When contacted, Dr. Khaqan Najeeb, former Director-General, Economic Reform Unit, Ministry of Finance, said general subsidies are less welfare-enhancing for the vulnerable, and that is the reason governments should always promote targeted subsidy regimes. Pakistan has just completed a National Socio-Economic Registry in June 2021 with a door-to-door survey of 33 million households. A good initiative indeed. This should be the right data to use for any future subsidy targeting.
Dr. Khaqan emphasised that a general subsidy on fuel and electricity can have substantive fiscal implications. Electricity consumption in the summers (March to June) is the highest during the year. The Rs5 subsidy will be used to adjust the fuel price adjustment monthly for residential and commercial consumers.

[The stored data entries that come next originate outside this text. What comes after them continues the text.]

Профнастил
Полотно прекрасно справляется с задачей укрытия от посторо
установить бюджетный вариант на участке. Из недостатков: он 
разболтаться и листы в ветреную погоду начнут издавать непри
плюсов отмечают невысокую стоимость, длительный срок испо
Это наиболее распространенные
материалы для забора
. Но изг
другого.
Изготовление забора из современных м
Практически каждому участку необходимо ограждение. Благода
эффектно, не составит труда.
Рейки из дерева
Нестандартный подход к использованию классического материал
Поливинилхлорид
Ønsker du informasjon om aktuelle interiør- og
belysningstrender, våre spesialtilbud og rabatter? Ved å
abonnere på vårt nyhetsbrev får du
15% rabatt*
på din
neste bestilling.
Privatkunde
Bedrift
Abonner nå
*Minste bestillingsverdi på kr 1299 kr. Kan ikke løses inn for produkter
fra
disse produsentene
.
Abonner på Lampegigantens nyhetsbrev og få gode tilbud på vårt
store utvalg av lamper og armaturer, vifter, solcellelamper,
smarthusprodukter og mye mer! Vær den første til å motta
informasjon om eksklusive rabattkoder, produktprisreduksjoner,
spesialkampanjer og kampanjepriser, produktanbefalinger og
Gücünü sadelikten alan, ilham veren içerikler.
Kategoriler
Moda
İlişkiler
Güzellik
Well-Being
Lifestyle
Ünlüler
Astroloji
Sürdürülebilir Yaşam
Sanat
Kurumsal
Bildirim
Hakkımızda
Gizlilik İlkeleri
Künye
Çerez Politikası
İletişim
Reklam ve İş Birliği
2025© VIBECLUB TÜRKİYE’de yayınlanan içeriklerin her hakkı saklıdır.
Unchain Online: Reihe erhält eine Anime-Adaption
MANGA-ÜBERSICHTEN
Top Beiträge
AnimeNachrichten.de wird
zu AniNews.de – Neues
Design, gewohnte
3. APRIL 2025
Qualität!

In a sense, the government has temporarily abolished the fuel price adjustment for four months.
Assuming a sale of 40 billion GWh of electricity in four months, this can translate into a subsidy of Rs200 billion. If not paid for, this would be taken as a prior year adjustment in the next year’s electricity tariff, thereby increasing it further. He concluded that if there was a reduction in the price of oil, its consumption could further impact the high $7MFY22 $11.6 bn current account deficit, which the government has been trying to curtail through various measures. In the short run, the government can reduce the Petroleum Development Levy for the Rs10 reduction. However, a funded subsidy from the current budget would have to be created to fund this.